As soon as we began rehearsals for this play, I realised that stage acting is the same game but completely different rules. There are no cutaways. You don’t have to wait for hours between a delivering a couple of lines while they relight the scene, then go home and chuck a few of pages of dialogue into the bin. On stage, you get one two-hour take every night and that’s it. On film you rehearse as you go along, but in theatre you’ve got weeks to study the script and develop the characters and scenes with the other actors, and that’s been a fantastic new experience for me.

My character Hal is typical Joe Orton – gay, possibly bisexual, and charming. He has no qualms about committing a robbery and stashing the money in his dead mum’s coffin or moving her corpse around the house and hiding her false eye. I thought, oh this is very me, it’s my twisted sense of humour. But what I thought at first was just Orton being outrageous turned out to be the most difficult thing to get right, because Hal is totally amoral. He has no moral filter system whatsoever. I soon discovered that trying to find any logic in him was a waste of time. He’s constantly shifting and completely contradictory.

The one thing he cannot do is tell a lie, ironically because he’s a Catholic. My grandparents are Catholic so I know what it’s like. It’s that thing about committing a sin and getting away with it – you just go to mass, say a few Hail Marys and everything’s okay again.

Another challenge has been discovering how to deliver Orton’s comic dialogue, which is so subversive when you think he was writing in the Sixties when there was still censorship. You have to get the tone dead right, like when Hal talks about going to a brothel he’s discovered “run by two Pakistanis aged between ten and 15. They do it for sweets. It’s part of their religion. Meet me at seven. Stock up with Mars bars”. Orton was sticking two fingers up at the Sixties, but some things still shock.


FUTURE: When I left EastEnders, I told myself I wanted to do three things: a TV drama series, a film and some theatre. Well, I got the stage work with Loot. And just before we started rehearsing the play, the first ambition came true when I joined the cast of Hustle, playing a new character in the latest series, which will be screened by the BBC in early 2009.

I must be a lucky boy, because then a film came along with Rhys Ifans, which I’ll start work on when we finish Loot. It’s called Function at the Junction and it’s all about the 1970s Northern Soul scene. I play a fantastic dancer who is also into martial arts. It’s a bit like Saturday Night Fever meets Enter the Dragon set in Wigan, with lots of soul, funk and Kung Fu and Mark Ronson doing the soundtrack.
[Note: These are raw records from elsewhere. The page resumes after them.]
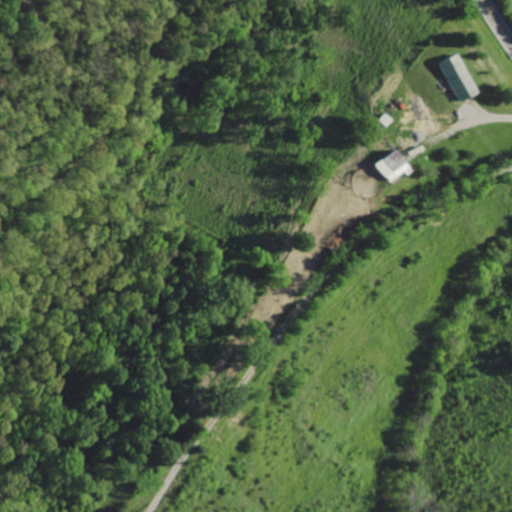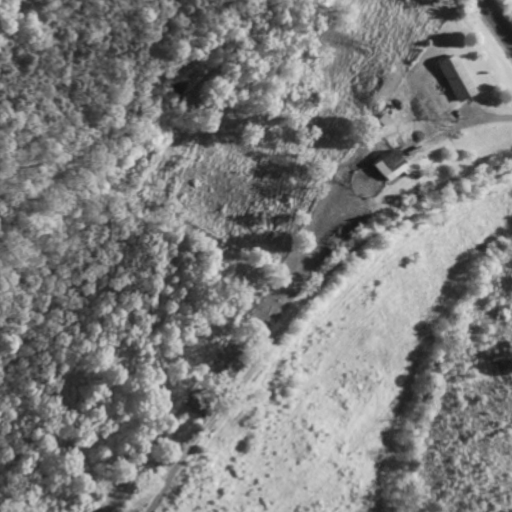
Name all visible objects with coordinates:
building: (511, 0)
road: (496, 22)
building: (451, 77)
road: (484, 117)
building: (385, 166)
road: (296, 303)
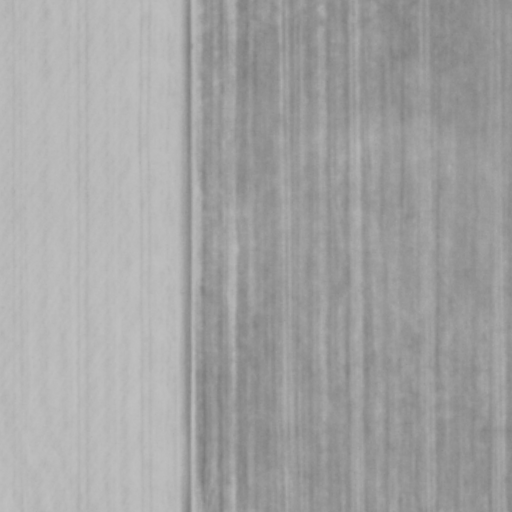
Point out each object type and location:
road: (181, 256)
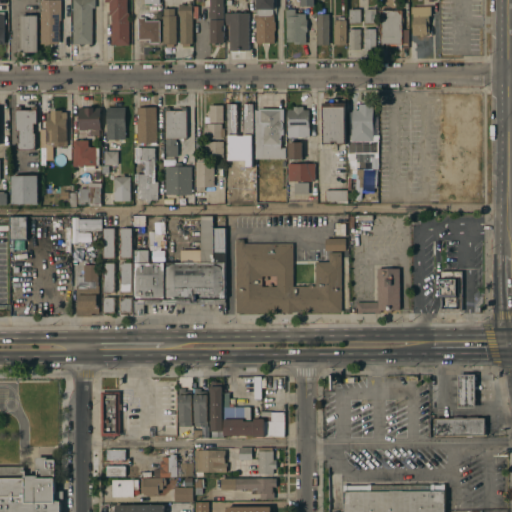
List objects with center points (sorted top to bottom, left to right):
building: (149, 1)
building: (200, 1)
building: (430, 1)
building: (152, 2)
building: (305, 2)
building: (307, 3)
building: (263, 4)
building: (215, 7)
building: (195, 12)
road: (510, 12)
building: (352, 15)
building: (368, 15)
building: (354, 16)
building: (369, 16)
building: (418, 20)
building: (48, 21)
building: (81, 21)
building: (216, 21)
building: (264, 21)
building: (420, 21)
building: (49, 22)
building: (82, 22)
building: (116, 22)
building: (119, 22)
building: (185, 24)
building: (167, 26)
building: (294, 26)
building: (169, 27)
building: (184, 27)
building: (295, 27)
building: (391, 27)
building: (1, 28)
building: (2, 29)
building: (148, 29)
building: (263, 29)
building: (321, 29)
building: (322, 29)
building: (148, 30)
building: (236, 30)
building: (392, 30)
building: (215, 31)
building: (237, 31)
building: (339, 31)
building: (337, 32)
building: (27, 33)
building: (28, 34)
road: (459, 38)
road: (12, 39)
road: (102, 39)
building: (351, 39)
building: (354, 39)
building: (369, 39)
building: (369, 40)
road: (510, 43)
road: (254, 77)
building: (448, 106)
building: (472, 107)
road: (510, 111)
building: (214, 114)
building: (88, 118)
building: (230, 118)
building: (246, 118)
building: (230, 120)
building: (246, 120)
building: (88, 121)
building: (296, 122)
building: (114, 123)
building: (212, 123)
building: (297, 123)
building: (332, 123)
building: (332, 123)
building: (114, 124)
building: (145, 124)
building: (145, 125)
building: (24, 128)
building: (24, 128)
building: (270, 128)
building: (53, 129)
building: (55, 129)
building: (173, 130)
building: (173, 130)
building: (213, 132)
building: (267, 134)
building: (448, 138)
building: (472, 139)
building: (360, 143)
building: (213, 150)
building: (293, 150)
building: (293, 151)
building: (82, 154)
building: (82, 154)
building: (109, 157)
building: (110, 158)
building: (237, 158)
road: (509, 158)
building: (238, 159)
building: (448, 171)
building: (472, 171)
building: (299, 172)
building: (203, 173)
building: (300, 173)
building: (202, 174)
building: (145, 175)
building: (145, 175)
building: (176, 179)
building: (177, 180)
building: (121, 186)
building: (120, 188)
building: (23, 189)
building: (300, 189)
building: (23, 190)
building: (88, 194)
road: (394, 194)
building: (461, 194)
building: (89, 195)
building: (334, 195)
building: (335, 196)
building: (2, 198)
building: (2, 198)
building: (73, 200)
road: (254, 209)
building: (88, 224)
building: (89, 225)
road: (487, 226)
building: (17, 227)
road: (450, 227)
building: (17, 229)
building: (107, 242)
building: (124, 242)
building: (125, 243)
building: (107, 244)
building: (333, 244)
building: (334, 245)
building: (139, 253)
road: (416, 263)
building: (183, 273)
building: (89, 274)
building: (183, 274)
building: (124, 276)
road: (435, 276)
building: (108, 277)
building: (108, 277)
building: (125, 278)
building: (282, 281)
road: (467, 281)
building: (282, 282)
building: (449, 290)
building: (383, 291)
building: (86, 292)
building: (450, 292)
building: (383, 293)
building: (84, 300)
building: (107, 304)
building: (108, 305)
building: (125, 306)
road: (419, 328)
road: (461, 336)
road: (290, 337)
road: (124, 339)
road: (39, 340)
road: (469, 345)
road: (79, 348)
road: (465, 354)
road: (209, 355)
building: (257, 387)
building: (464, 390)
building: (466, 391)
building: (215, 406)
road: (447, 406)
building: (200, 407)
building: (184, 408)
building: (184, 408)
building: (214, 408)
building: (199, 410)
building: (108, 413)
building: (110, 414)
building: (250, 422)
building: (253, 423)
building: (458, 426)
building: (458, 427)
building: (197, 433)
road: (304, 433)
road: (79, 434)
road: (445, 441)
road: (272, 444)
building: (245, 453)
building: (116, 454)
building: (208, 460)
building: (209, 461)
building: (266, 461)
building: (264, 462)
building: (168, 466)
building: (172, 467)
building: (186, 469)
building: (114, 470)
building: (116, 471)
road: (485, 476)
building: (187, 482)
building: (149, 485)
building: (151, 485)
building: (249, 485)
building: (251, 485)
building: (199, 487)
building: (123, 488)
building: (29, 489)
building: (30, 490)
building: (393, 498)
building: (393, 501)
building: (200, 506)
building: (138, 507)
building: (140, 508)
building: (247, 508)
building: (262, 509)
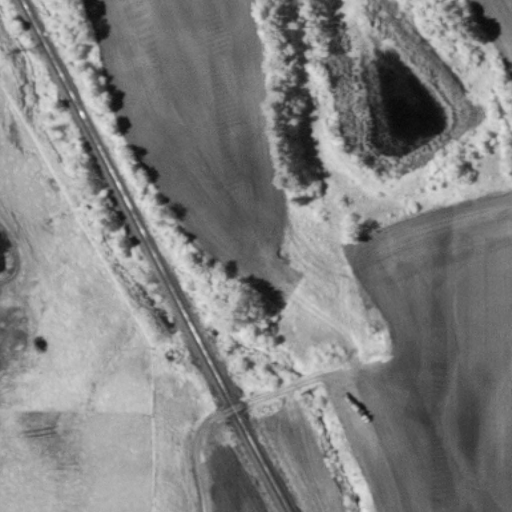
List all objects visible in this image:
railway: (154, 256)
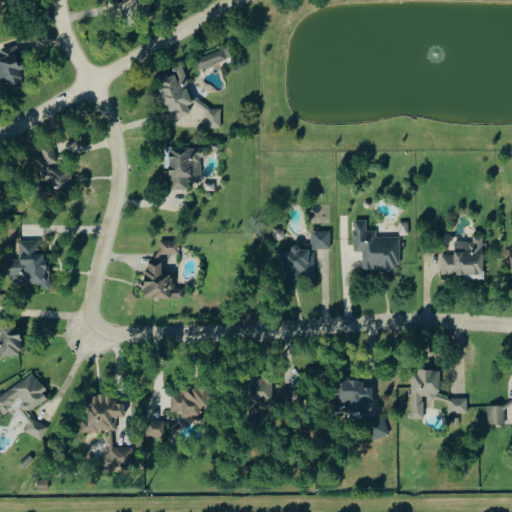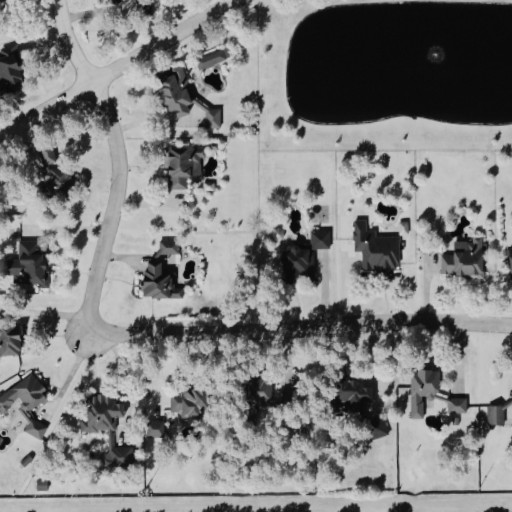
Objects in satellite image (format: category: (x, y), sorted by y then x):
building: (2, 2)
building: (214, 58)
building: (210, 60)
building: (12, 69)
road: (118, 71)
park: (385, 76)
road: (124, 162)
building: (185, 165)
building: (55, 173)
building: (377, 248)
building: (511, 251)
building: (306, 256)
building: (466, 258)
building: (30, 265)
building: (163, 274)
road: (299, 327)
building: (11, 341)
building: (261, 389)
building: (424, 392)
building: (352, 394)
building: (191, 400)
building: (27, 401)
building: (459, 405)
building: (104, 413)
building: (498, 414)
building: (378, 428)
building: (126, 452)
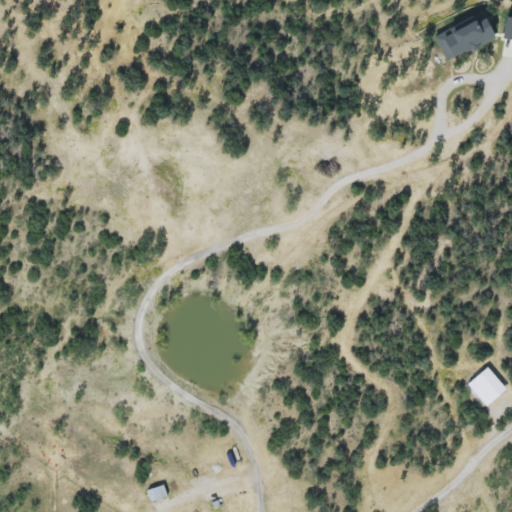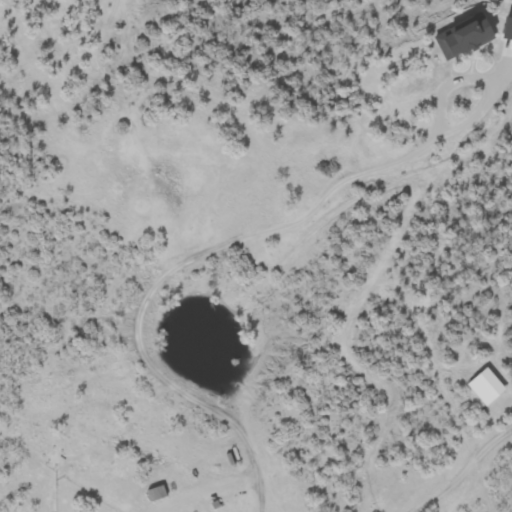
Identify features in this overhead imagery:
road: (226, 249)
road: (463, 470)
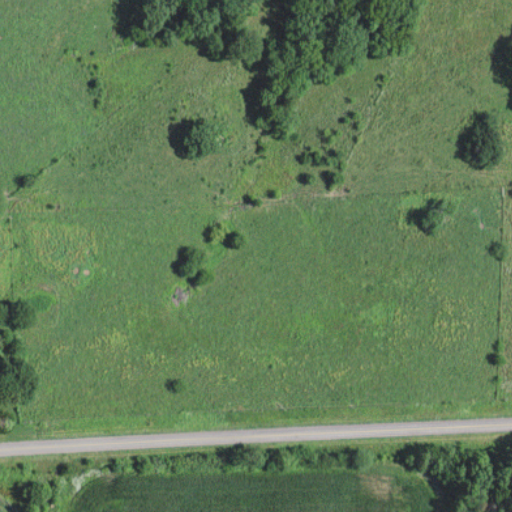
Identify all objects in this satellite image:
road: (255, 435)
road: (5, 508)
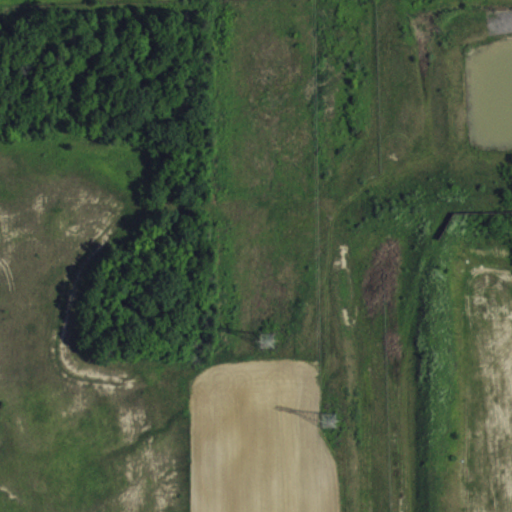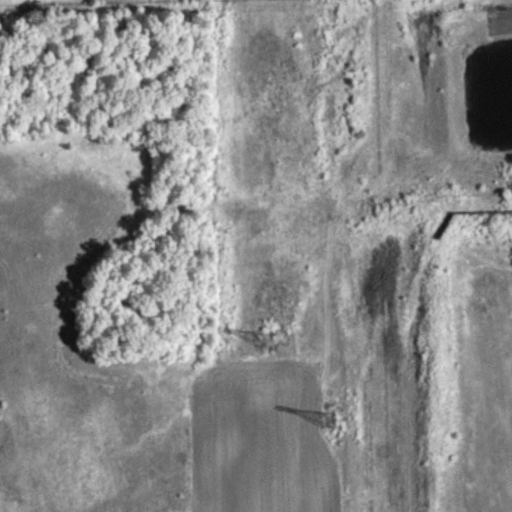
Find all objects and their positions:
power tower: (269, 335)
power tower: (332, 418)
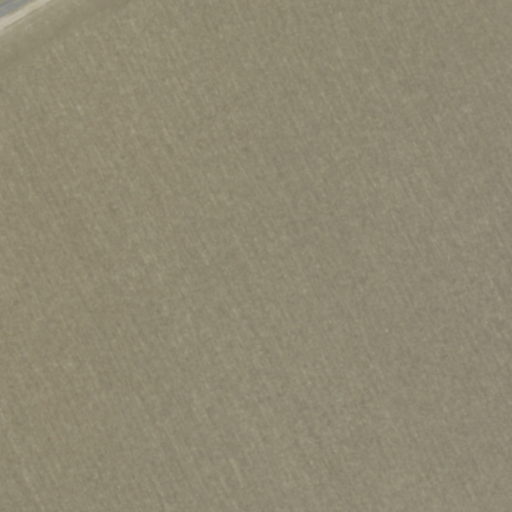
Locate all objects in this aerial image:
road: (7, 4)
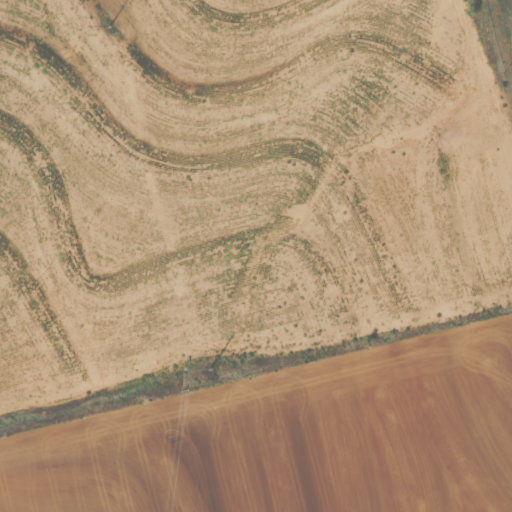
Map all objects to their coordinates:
power tower: (110, 31)
power tower: (207, 377)
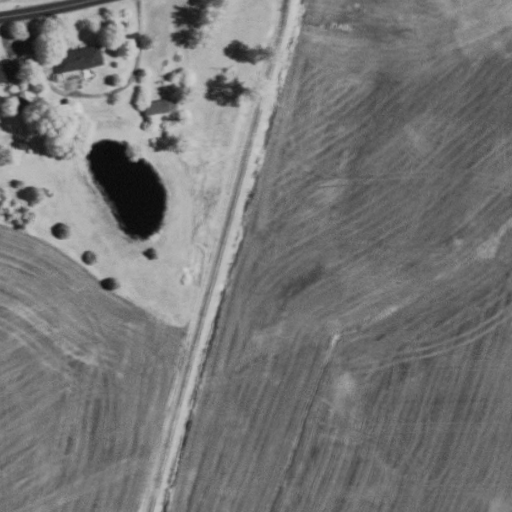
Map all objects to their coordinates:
road: (2, 7)
road: (43, 8)
road: (28, 30)
building: (78, 58)
building: (8, 70)
road: (90, 97)
building: (18, 103)
building: (160, 112)
building: (19, 145)
road: (218, 256)
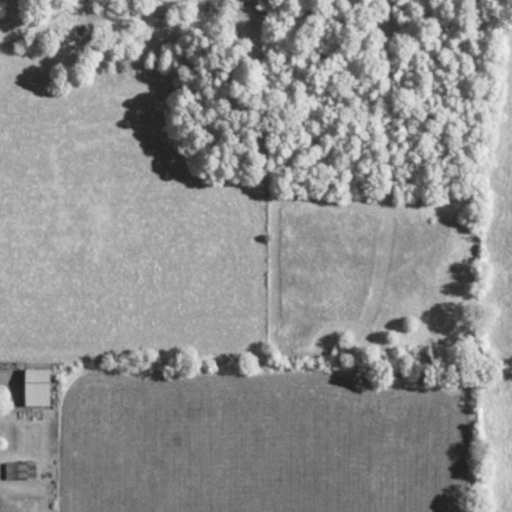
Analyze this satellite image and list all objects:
building: (36, 387)
building: (20, 470)
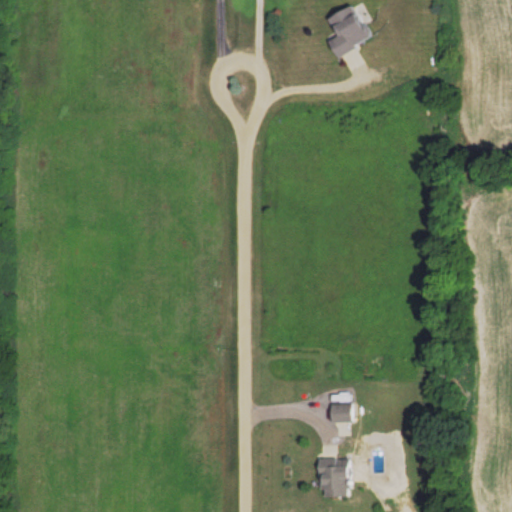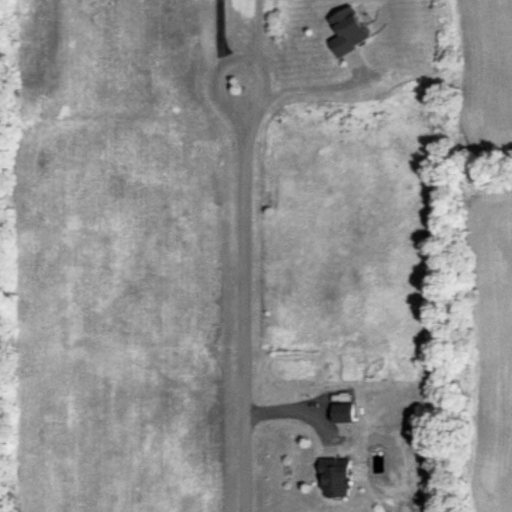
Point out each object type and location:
building: (351, 30)
road: (228, 61)
road: (312, 88)
road: (246, 255)
road: (298, 407)
building: (343, 412)
building: (337, 476)
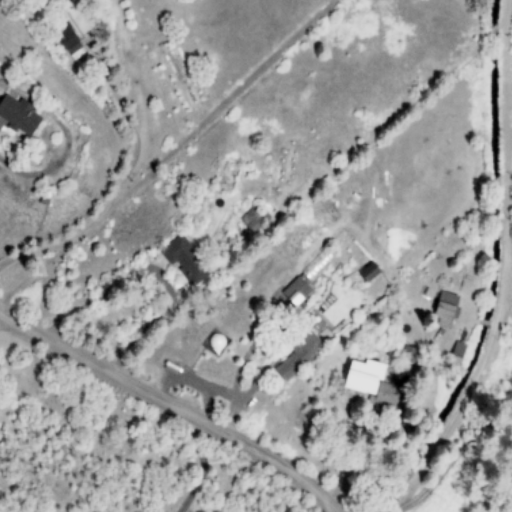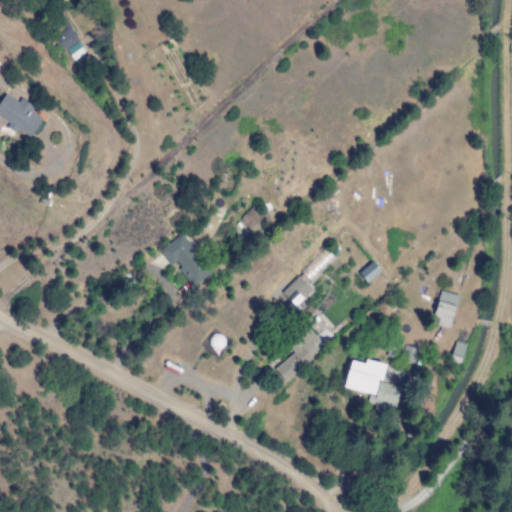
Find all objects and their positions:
building: (69, 44)
building: (18, 116)
building: (252, 219)
building: (183, 260)
building: (316, 264)
building: (367, 272)
road: (509, 281)
building: (294, 291)
building: (442, 309)
building: (455, 352)
building: (298, 354)
building: (370, 384)
road: (171, 403)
I gather the director had trouble finding an actor who could dance. His wife forced him to watch me in Strictly one night and he thought, let’s give him a whirl. Two weeks later, we were having coffee and reading the script.

So I’ll be swapping Sixties clobber in Loot for Seventies gear in the film. After that, depending on how Loot turns out, I’d definitely like to do more stage work. But isn’t it funny that dancing – the one thing I hated so much as a kid – also got me my first movie lead?


Loot opened on 15 December 2008 (previews from 11 December) at the Tricycle Theatre, where it continues until 31 January before visiting the Theatre Royal Newcastle from 2 to 7 February.